Problem to work on. Your answer should be the full set of entries, given again without alteration.

Dataset content.
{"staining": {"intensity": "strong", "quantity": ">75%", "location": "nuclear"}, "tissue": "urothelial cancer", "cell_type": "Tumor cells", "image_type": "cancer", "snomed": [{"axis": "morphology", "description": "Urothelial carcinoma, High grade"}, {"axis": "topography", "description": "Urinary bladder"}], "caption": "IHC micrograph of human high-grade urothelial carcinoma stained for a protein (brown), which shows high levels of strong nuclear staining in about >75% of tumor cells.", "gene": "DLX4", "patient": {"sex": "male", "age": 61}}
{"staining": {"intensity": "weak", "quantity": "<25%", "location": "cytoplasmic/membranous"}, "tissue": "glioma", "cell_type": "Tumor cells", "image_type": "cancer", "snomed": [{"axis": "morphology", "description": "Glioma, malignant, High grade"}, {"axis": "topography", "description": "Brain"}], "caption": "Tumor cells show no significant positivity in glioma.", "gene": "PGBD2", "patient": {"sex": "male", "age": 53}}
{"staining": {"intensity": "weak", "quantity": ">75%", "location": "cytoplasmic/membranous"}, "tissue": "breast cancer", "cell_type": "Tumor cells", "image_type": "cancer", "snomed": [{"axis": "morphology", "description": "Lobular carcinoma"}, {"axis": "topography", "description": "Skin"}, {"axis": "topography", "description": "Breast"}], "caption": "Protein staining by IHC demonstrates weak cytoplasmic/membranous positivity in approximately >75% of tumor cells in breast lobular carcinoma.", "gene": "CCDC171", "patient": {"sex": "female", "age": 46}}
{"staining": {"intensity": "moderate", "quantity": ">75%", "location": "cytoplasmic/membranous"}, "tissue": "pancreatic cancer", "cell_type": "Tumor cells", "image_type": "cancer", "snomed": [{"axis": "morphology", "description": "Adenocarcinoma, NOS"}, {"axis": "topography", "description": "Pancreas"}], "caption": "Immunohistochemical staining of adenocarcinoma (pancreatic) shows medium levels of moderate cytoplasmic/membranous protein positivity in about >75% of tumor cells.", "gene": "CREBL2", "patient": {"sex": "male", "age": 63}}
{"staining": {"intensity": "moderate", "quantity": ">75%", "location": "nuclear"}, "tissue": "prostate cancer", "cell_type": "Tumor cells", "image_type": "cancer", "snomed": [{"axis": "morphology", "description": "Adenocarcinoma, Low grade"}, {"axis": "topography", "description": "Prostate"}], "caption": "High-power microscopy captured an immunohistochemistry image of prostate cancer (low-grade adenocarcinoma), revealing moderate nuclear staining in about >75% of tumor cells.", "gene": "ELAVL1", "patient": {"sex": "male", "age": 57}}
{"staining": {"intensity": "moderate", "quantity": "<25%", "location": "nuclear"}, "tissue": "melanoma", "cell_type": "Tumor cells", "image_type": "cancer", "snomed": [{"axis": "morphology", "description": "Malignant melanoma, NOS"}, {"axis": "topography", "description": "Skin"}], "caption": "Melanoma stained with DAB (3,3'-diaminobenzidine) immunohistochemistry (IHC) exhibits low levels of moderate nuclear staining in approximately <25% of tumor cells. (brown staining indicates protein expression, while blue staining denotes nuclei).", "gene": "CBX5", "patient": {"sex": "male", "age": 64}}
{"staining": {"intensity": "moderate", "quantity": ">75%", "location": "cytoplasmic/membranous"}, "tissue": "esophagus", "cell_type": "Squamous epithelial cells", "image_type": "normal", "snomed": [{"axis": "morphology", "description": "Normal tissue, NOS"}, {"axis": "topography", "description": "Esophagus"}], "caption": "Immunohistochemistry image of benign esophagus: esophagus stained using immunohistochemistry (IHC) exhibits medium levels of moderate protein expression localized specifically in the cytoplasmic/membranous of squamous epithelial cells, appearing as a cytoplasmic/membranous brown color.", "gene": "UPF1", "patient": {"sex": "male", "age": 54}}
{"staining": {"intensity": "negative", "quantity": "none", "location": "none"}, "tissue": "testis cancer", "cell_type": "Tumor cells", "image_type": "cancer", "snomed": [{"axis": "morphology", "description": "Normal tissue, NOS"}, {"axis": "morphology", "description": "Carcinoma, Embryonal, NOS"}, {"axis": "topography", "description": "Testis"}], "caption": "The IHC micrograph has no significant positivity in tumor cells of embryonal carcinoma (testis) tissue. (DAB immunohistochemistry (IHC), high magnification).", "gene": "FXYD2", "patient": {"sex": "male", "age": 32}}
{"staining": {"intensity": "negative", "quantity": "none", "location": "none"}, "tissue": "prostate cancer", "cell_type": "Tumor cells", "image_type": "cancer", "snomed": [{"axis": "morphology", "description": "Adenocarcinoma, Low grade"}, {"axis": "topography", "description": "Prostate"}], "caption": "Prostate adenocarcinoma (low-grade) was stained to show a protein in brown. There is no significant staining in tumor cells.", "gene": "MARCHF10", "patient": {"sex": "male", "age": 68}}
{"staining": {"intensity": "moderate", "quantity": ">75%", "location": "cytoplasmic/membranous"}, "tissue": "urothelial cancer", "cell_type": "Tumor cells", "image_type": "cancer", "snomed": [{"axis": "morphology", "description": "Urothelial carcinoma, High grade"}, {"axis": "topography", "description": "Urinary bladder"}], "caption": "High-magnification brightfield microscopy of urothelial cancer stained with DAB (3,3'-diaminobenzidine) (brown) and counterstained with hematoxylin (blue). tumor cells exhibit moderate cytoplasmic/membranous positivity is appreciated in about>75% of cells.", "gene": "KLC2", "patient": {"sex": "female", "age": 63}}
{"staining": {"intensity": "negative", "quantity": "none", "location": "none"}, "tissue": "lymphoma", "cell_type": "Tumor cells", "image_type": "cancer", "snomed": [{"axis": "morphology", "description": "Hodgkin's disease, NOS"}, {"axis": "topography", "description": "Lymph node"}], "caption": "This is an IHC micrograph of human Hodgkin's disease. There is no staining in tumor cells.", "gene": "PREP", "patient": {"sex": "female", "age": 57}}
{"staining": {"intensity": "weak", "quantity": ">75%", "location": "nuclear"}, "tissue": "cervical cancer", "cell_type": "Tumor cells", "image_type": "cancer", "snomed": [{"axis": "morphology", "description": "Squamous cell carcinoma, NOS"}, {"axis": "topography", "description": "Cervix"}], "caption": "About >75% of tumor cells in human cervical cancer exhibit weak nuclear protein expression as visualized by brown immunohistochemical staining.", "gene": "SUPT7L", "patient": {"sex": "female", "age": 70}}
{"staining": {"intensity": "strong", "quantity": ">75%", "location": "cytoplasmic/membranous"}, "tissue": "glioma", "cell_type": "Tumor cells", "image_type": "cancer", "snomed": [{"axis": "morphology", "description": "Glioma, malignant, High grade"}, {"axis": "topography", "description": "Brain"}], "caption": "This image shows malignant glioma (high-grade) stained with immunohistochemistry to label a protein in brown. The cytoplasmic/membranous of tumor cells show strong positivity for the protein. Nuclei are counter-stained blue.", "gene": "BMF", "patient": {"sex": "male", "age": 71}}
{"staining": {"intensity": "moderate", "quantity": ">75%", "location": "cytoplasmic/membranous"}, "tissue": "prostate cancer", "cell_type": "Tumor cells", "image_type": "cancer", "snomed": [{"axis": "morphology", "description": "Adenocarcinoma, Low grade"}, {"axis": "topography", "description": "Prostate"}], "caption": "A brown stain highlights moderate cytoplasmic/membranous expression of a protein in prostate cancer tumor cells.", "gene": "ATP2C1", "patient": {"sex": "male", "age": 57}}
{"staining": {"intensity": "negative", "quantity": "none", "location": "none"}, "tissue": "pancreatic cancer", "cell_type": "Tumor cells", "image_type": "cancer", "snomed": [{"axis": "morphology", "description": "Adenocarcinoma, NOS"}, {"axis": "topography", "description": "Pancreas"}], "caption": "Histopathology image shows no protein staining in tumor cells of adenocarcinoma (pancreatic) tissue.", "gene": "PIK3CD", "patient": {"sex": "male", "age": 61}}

Response below.
{"staining": {"intensity": "strong", "quantity": ">75%", "location": "nuclear"}, "tissue": "urothelial cancer", "cell_type": "Tumor cells", "image_type": "cancer", "snomed": [{"axis": "morphology", "description": "Urothelial carcinoma, High grade"}, {"axis": "topography", "description": "Urinary bladder"}], "caption": "IHC micrograph of human high-grade urothelial carcinoma stained for a protein (brown), which shows high levels of strong nuclear staining in about >75% of tumor cells.", "gene": "DLX4", "patient": {"sex": "male", "age": 61}}
{"staining": {"intensity": "weak", "quantity": "<25%", "location": "cytoplasmic/membranous"}, "tissue": "glioma", "cell_type": "Tumor cells", "image_type": "cancer", "snomed": [{"axis": "morphology", "description": "Glioma, malignant, High grade"}, {"axis": "topography", "description": "Brain"}], "caption": "Tumor cells show no significant positivity in glioma.", "gene": "PGBD2", "patient": {"sex": "male", "age": 53}}
{"staining": {"intensity": "weak", "quantity": ">75%", "location": "cytoplasmic/membranous"}, "tissue": "breast cancer", "cell_type": "Tumor cells", "image_type": "cancer", "snomed": [{"axis": "morphology", "description": "Lobular carcinoma"}, {"axis": "topography", "description": "Skin"}, {"axis": "topography", "description": "Breast"}], "caption": "Protein staining by IHC demonstrates weak cytoplasmic/membranous positivity in approximately >75% of tumor cells in breast lobular carcinoma.", "gene": "CCDC171", "patient": {"sex": "female", "age": 46}}
{"staining": {"intensity": "moderate", "quantity": ">75%", "location": "cytoplasmic/membranous"}, "tissue": "pancreatic cancer", "cell_type": "Tumor cells", "image_type": "cancer", "snomed": [{"axis": "morphology", "description": "Adenocarcinoma, NOS"}, {"axis": "topography", "description": "Pancreas"}], "caption": "Immunohistochemical staining of adenocarcinoma (pancreatic) shows medium levels of moderate cytoplasmic/membranous protein positivity in about >75% of tumor cells.", "gene": "CREBL2", "patient": {"sex": "male", "age": 63}}
{"staining": {"intensity": "moderate", "quantity": ">75%", "location": "nuclear"}, "tissue": "prostate cancer", "cell_type": "Tumor cells", "image_type": "cancer", "snomed": [{"axis": "morphology", "description": "Adenocarcinoma, Low grade"}, {"axis": "topography", "description": "Prostate"}], "caption": "High-power microscopy captured an immunohistochemistry image of prostate cancer (low-grade adenocarcinoma), revealing moderate nuclear staining in about >75% of tumor cells.", "gene": "ELAVL1", "patient": {"sex": "male", "age": 57}}
{"staining": {"intensity": "moderate", "quantity": "<25%", "location": "nuclear"}, "tissue": "melanoma", "cell_type": "Tumor cells", "image_type": "cancer", "snomed": [{"axis": "morphology", "description": "Malignant melanoma, NOS"}, {"axis": "topography", "description": "Skin"}], "caption": "Melanoma stained with DAB (3,3'-diaminobenzidine) immunohistochemistry (IHC) exhibits low levels of moderate nuclear staining in approximately <25% of tumor cells. (brown staining indicates protein expression, while blue staining denotes nuclei).", "gene": "CBX5", "patient": {"sex": "male", "age": 64}}
{"staining": {"intensity": "moderate", "quantity": ">75%", "location": "cytoplasmic/membranous"}, "tissue": "esophagus", "cell_type": "Squamous epithelial cells", "image_type": "normal", "snomed": [{"axis": "morphology", "description": "Normal tissue, NOS"}, {"axis": "topography", "description": "Esophagus"}], "caption": "Immunohistochemistry image of benign esophagus: esophagus stained using immunohistochemistry (IHC) exhibits medium levels of moderate protein expression localized specifically in the cytoplasmic/membranous of squamous epithelial cells, appearing as a cytoplasmic/membranous brown color.", "gene": "UPF1", "patient": {"sex": "male", "age": 54}}
{"staining": {"intensity": "negative", "quantity": "none", "location": "none"}, "tissue": "testis cancer", "cell_type": "Tumor cells", "image_type": "cancer", "snomed": [{"axis": "morphology", "description": "Normal tissue, NOS"}, {"axis": "morphology", "description": "Carcinoma, Embryonal, NOS"}, {"axis": "topography", "description": "Testis"}], "caption": "The IHC micrograph has no significant positivity in tumor cells of embryonal carcinoma (testis) tissue. (DAB immunohistochemistry (IHC), high magnification).", "gene": "FXYD2", "patient": {"sex": "male", "age": 32}}
{"staining": {"intensity": "negative", "quantity": "none", "location": "none"}, "tissue": "prostate cancer", "cell_type": "Tumor cells", "image_type": "cancer", "snomed": [{"axis": "morphology", "description": "Adenocarcinoma, Low grade"}, {"axis": "topography", "description": "Prostate"}], "caption": "Prostate adenocarcinoma (low-grade) was stained to show a protein in brown. There is no significant staining in tumor cells.", "gene": "MARCHF10", "patient": {"sex": "male", "age": 68}}
{"staining": {"intensity": "moderate", "quantity": ">75%", "location": "cytoplasmic/membranous"}, "tissue": "urothelial cancer", "cell_type": "Tumor cells", "image_type": "cancer", "snomed": [{"axis": "morphology", "description": "Urothelial carcinoma, High grade"}, {"axis": "topography", "description": "Urinary bladder"}], "caption": "High-magnification brightfield microscopy of urothelial cancer stained with DAB (3,3'-diaminobenzidine) (brown) and counterstained with hematoxylin (blue). tumor cells exhibit moderate cytoplasmic/membranous positivity is appreciated in about>75% of cells.", "gene": "KLC2", "patient": {"sex": "female", "age": 63}}
{"staining": {"intensity": "negative", "quantity": "none", "location": "none"}, "tissue": "lymphoma", "cell_type": "Tumor cells", "image_type": "cancer", "snomed": [{"axis": "morphology", "description": "Hodgkin's disease, NOS"}, {"axis": "topography", "description": "Lymph node"}], "caption": "This is an IHC micrograph of human Hodgkin's disease. There is no staining in tumor cells.", "gene": "PREP", "patient": {"sex": "female", "age": 57}}
{"staining": {"intensity": "weak", "quantity": ">75%", "location": "nuclear"}, "tissue": "cervical cancer", "cell_type": "Tumor cells", "image_type": "cancer", "snomed": [{"axis": "morphology", "description": "Squamous cell carcinoma, NOS"}, {"axis": "topography", "description": "Cervix"}], "caption": "About >75% of tumor cells in human cervical cancer exhibit weak nuclear protein expression as visualized by brown immunohistochemical staining.", "gene": "SUPT7L", "patient": {"sex": "female", "age": 70}}
{"staining": {"intensity": "strong", "quantity": ">75%", "location": "cytoplasmic/membranous"}, "tissue": "glioma", "cell_type": "Tumor cells", "image_type": "cancer", "snomed": [{"axis": "morphology", "description": "Glioma, malignant, High grade"}, {"axis": "topography", "description": "Brain"}], "caption": "This image shows malignant glioma (high-grade) stained with immunohistochemistry to label a protein in brown. The cytoplasmic/membranous of tumor cells show strong positivity for the protein. Nuclei are counter-stained blue.", "gene": "BMF", "patient": {"sex": "male", "age": 71}}
{"staining": {"intensity": "moderate", "quantity": ">75%", "location": "cytoplasmic/membranous"}, "tissue": "prostate cancer", "cell_type": "Tumor cells", "image_type": "cancer", "snomed": [{"axis": "morphology", "description": "Adenocarcinoma, Low grade"}, {"axis": "topography", "description": "Prostate"}], "caption": "A brown stain highlights moderate cytoplasmic/membranous expression of a protein in prostate cancer tumor cells.", "gene": "ATP2C1", "patient": {"sex": "male", "age": 57}}
{"staining": {"intensity": "negative", "quantity": "none", "location": "none"}, "tissue": "pancreatic cancer", "cell_type": "Tumor cells", "image_type": "cancer", "snomed": [{"axis": "morphology", "description": "Adenocarcinoma, NOS"}, {"axis": "topography", "description": "Pancreas"}], "caption": "Histopathology image shows no protein staining in tumor cells of adenocarcinoma (pancreatic) tissue.", "gene": "PIK3CD", "patient": {"sex": "male", "age": 61}}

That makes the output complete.